Again they replied that he was mistaken; all three swore that it was part of what they had cut on their own land. Kinross walked over to the stack of bark, selected a bundle, cut the lashing, and pulled out a strip of bark. Inside it was scratched the name of the man who had really cut it!

'I put him to this wodge,' he explained to the constable. 'When he was cuttin' this bit bark, and swore him to secrecy. See here, and here again— bundle after bundle o' it wi' the man's name on a score o' strips. I swore t' maself that I'd lay ye by the heels, an' I've done it. There's not a night these last five weeks that I've not watched what ye did through ma night-glasses from yon hill. Constable, under this onion bed ye'll find the set o' harrows which they stole from Rathman's paddock on Saturday last — I saw them go out and return, although the rain was just teemin' down.'

Turning to the three crestfallen thieves, he went on, 'An' it bein' winter ye'll not be able to get anyone to drop the prosecution by threatenin' to set fire to their grass, like ye did wi' Laidlaw and Baker when they found their lambs an' calves runin' in your paddocks. Ye'll find that ye'r numbers are up this time, ye domned rogues, ye!'

I attended the session of the circuit court when the three men were tried, and then the whole story came out when Kinross entered the witness box and told how he had dogged those three men with untiring patience, night after night, as they set out to steal stuff which they had marked down during the day, little dreaming that a human bloodhound followed them everywhere.

He told of traps which he had set to catch them directly he knew what they had selected to steal; when he found them looking at some grown lambs from the shelter of a patch of scrub he had immediately got in touch with the owner of the stock and had helped him muster his lambs and tattoo an identification mark inside their ears.

He had laid many booby traps for them, and had done everything so skilfully that the thieves had never suspected that he was dogging them. They spent the next twelve months in gaol; the stealing stopped as if by magic, and did not start again after they were released— they evidently had learned their lesson!

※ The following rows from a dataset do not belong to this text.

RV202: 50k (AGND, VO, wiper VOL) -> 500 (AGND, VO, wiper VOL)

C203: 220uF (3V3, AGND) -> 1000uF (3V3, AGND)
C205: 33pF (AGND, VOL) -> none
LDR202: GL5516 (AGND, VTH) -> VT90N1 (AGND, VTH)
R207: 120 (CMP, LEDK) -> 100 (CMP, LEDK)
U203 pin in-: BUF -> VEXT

I have purposely altered all names in this as the descendants of those three light fingered gentlemen are today respected members of the community. But anyone who lived in my district around 1900 will remember the case; those three thieves must have often thought that they were mighty expensive rabbit traps which they stole from Donald Kinross! — 'Larrapinta.'


In The Grip Of Drought

There was a big drought from 1889 to 1901. It never rained for eighteen months.

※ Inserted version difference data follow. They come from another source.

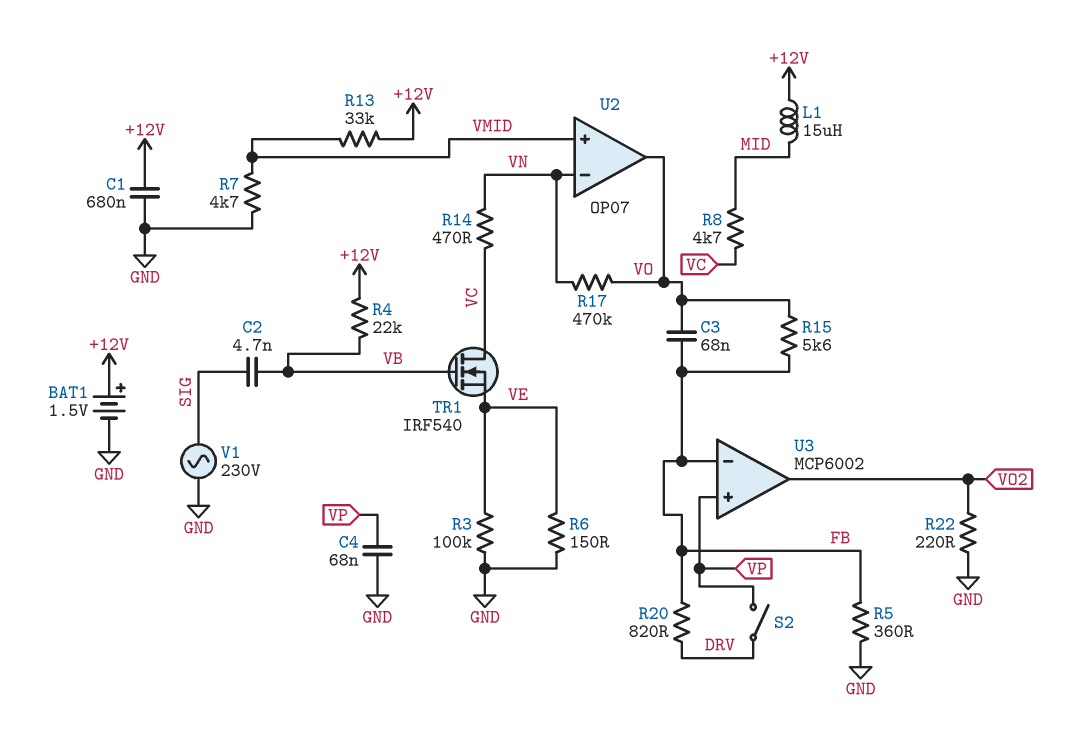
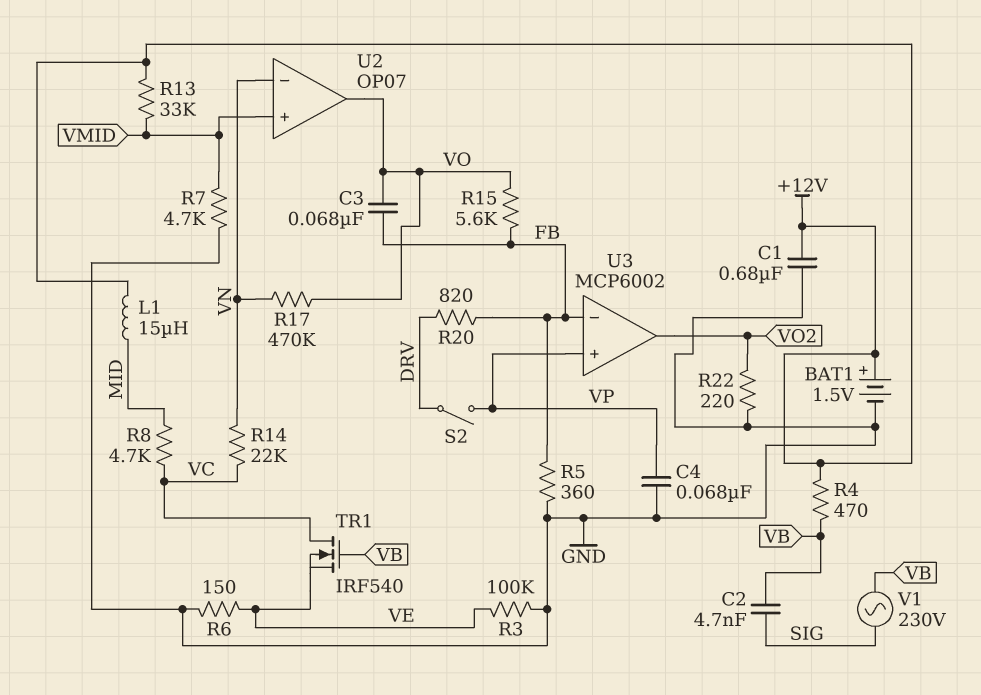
R4: 22k (+12V, VB) -> 470 (+12V, VB)
R14: 470 (VC, VN) -> 22k (VC, VN)
V1: AC 230V (GND, SIG) -> AC 230V (SIG, VB)

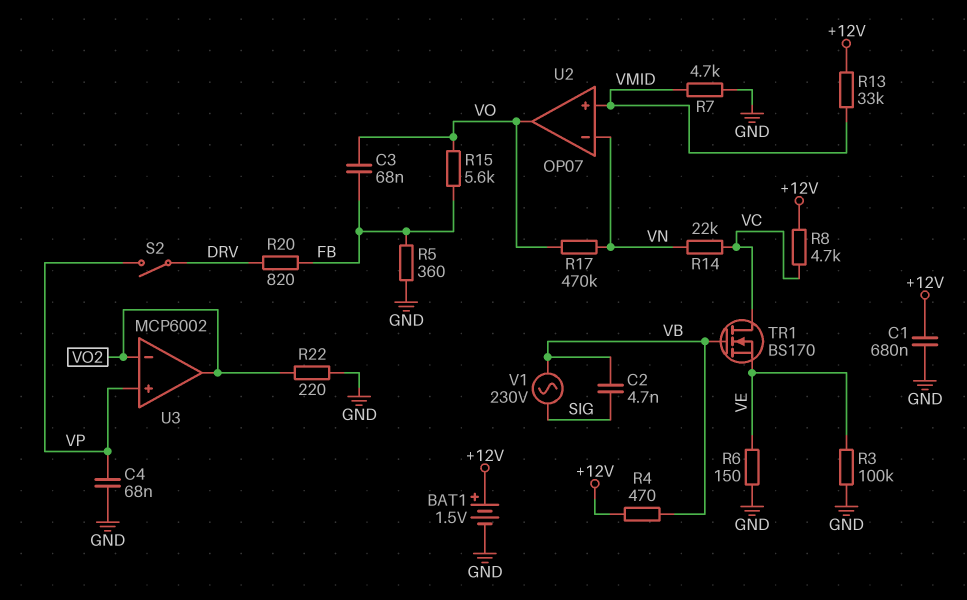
L1: 15uH (+12V, MID) -> none
R8: 4.7k (MID, VC) -> 4.7k (+12V, VC)
TR1: NMOS IRF540 (G VB, D VC, S VE) -> NMOS BS170 (G VB, D VC, S VE)
U3 pin in-: FB -> VO2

In the north, Farina was in for a share of the trouble. The stations around went back to camels and goats, and sent the horses and sheep away to get feed. They had to remove the sheep from Mounpeowie head station down to Beltana. They were dying in hundreds.

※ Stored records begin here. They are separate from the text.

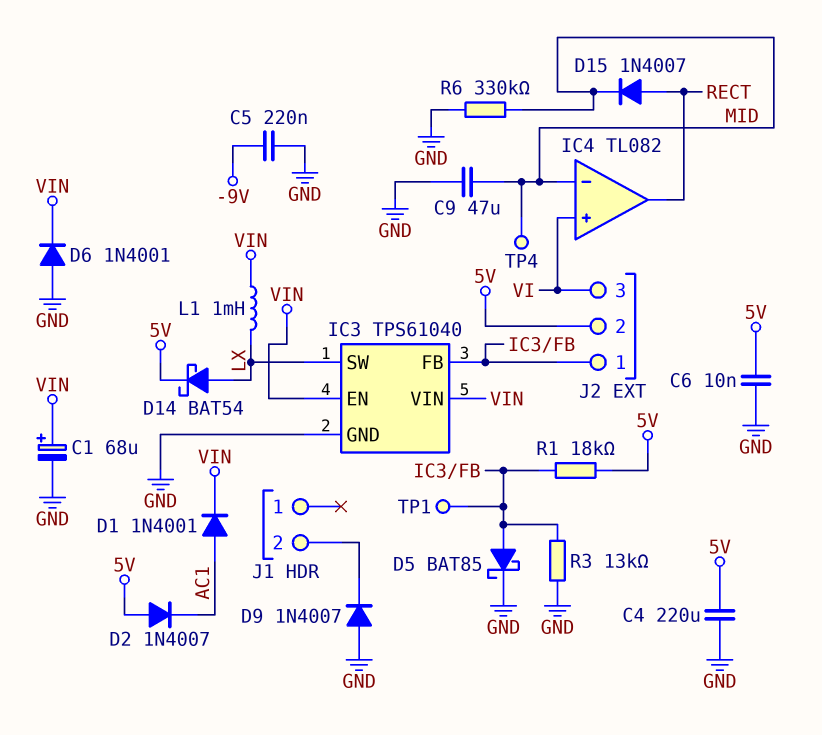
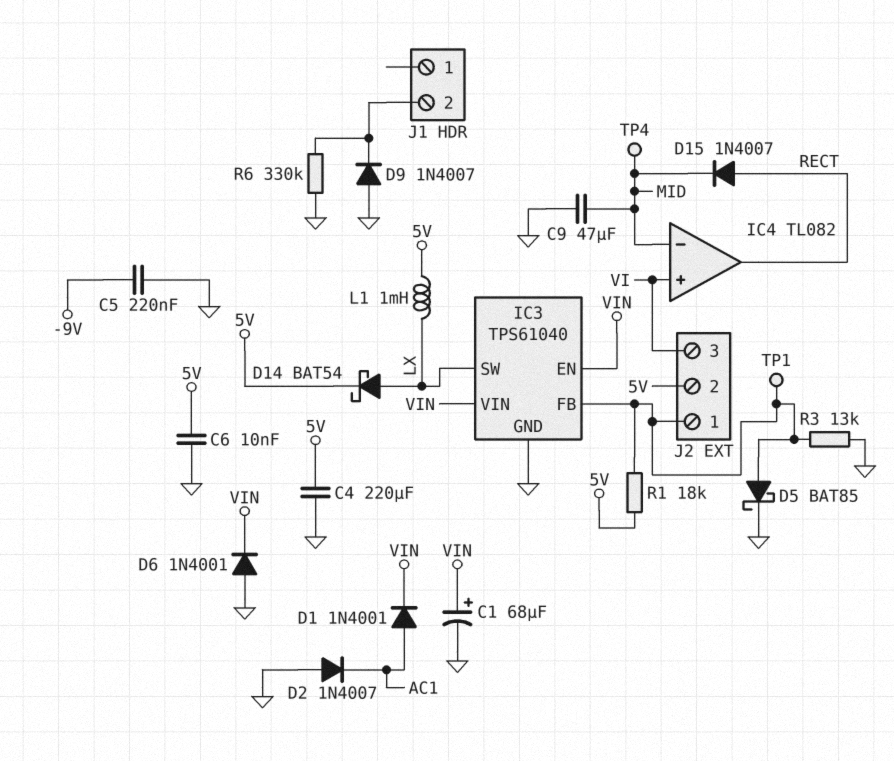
D2: diode 1N4007 (A 5V, K AC1) -> diode 1N4007 (A GND, K AC1)
L1: 1mH (LX, VIN) -> 1mH (5V, LX)
R6: 330k (GND, MID) -> 330k (GND, J1/2)

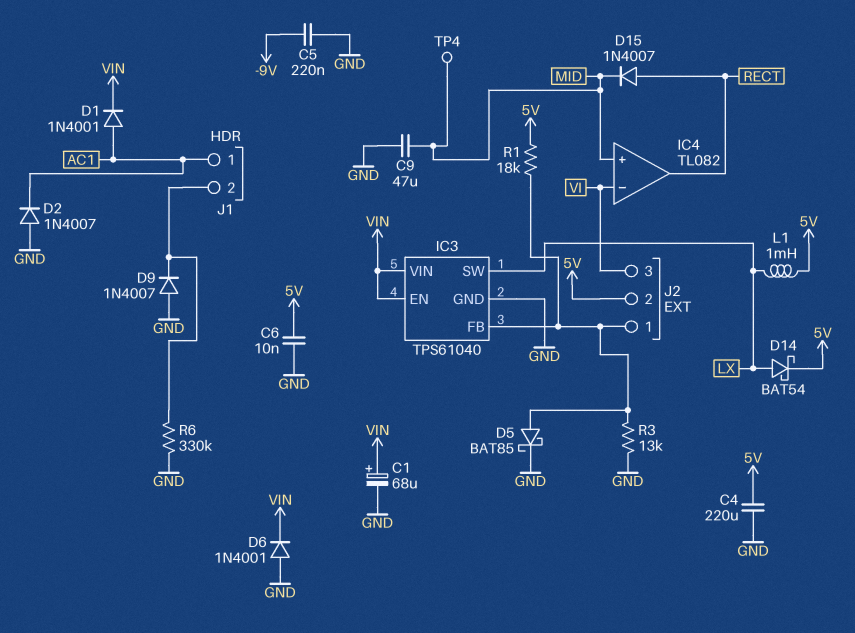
IC4 pin in+: VI -> MID
IC4 pin in-: MID -> VI
J1 pin 1: none -> AC1
TP1: test point (IC3/FB) -> none

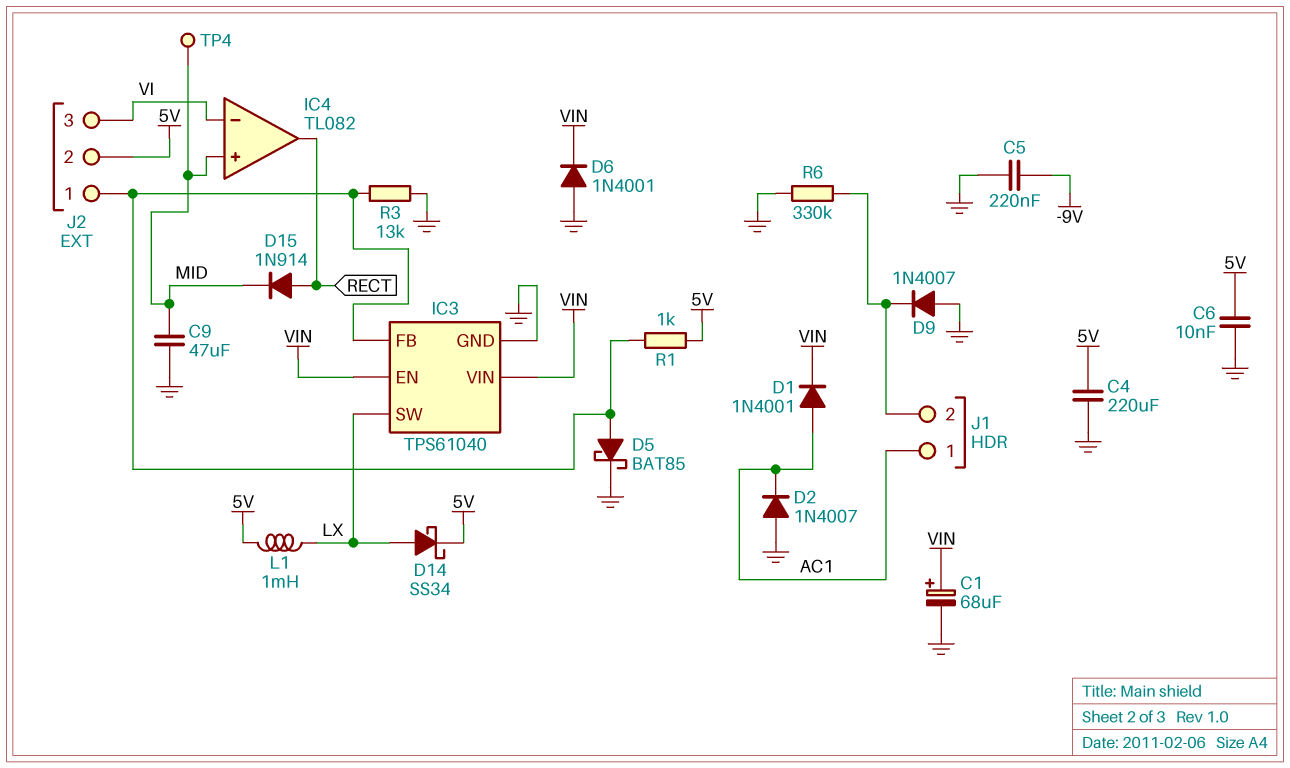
D14: schottky BAT54 (A LX, K 5V) -> schottky SS34 (A LX, K 5V)
D15: diode 1N4007 (A RECT, K MID) -> diode 1N914 (A RECT, K MID)
R1: 18k (5V, IC3/FB) -> 1k (5V, IC3/FB)

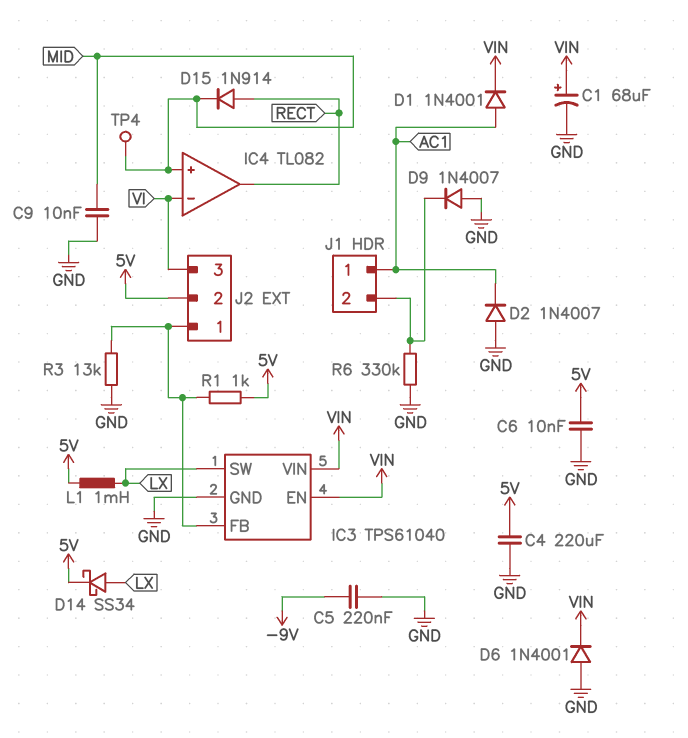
C9: 47uF (GND, MID) -> 10nF (GND, MID)
D5: schottky BAT85 (A IC3/FB, K GND) -> none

The drovers were accompanied by two waggons, one with hay on to feed the sheep, which had to go by slow stages, and the other to carry those too weak to travel and the skins of those which died.

Even the kangaroo perished, and the top branches of the mulga and white bush trees had to be cut down for feed for the camels and goats.

The mail in those days from Farina to Innamincka, via Leslie's Well, was conveyed in a buckboard buggy, with the letter bag inside a big box with royal mail printed on the side. As the water stages were a long way apart it was not uncommon for the horses, when they got near the drinking places, to bolt and capsize the box. Then away like a streak would go the royal mail, until the horses got their drink, when they were brought back to pick the box up.— E. M. Pahl, Verran.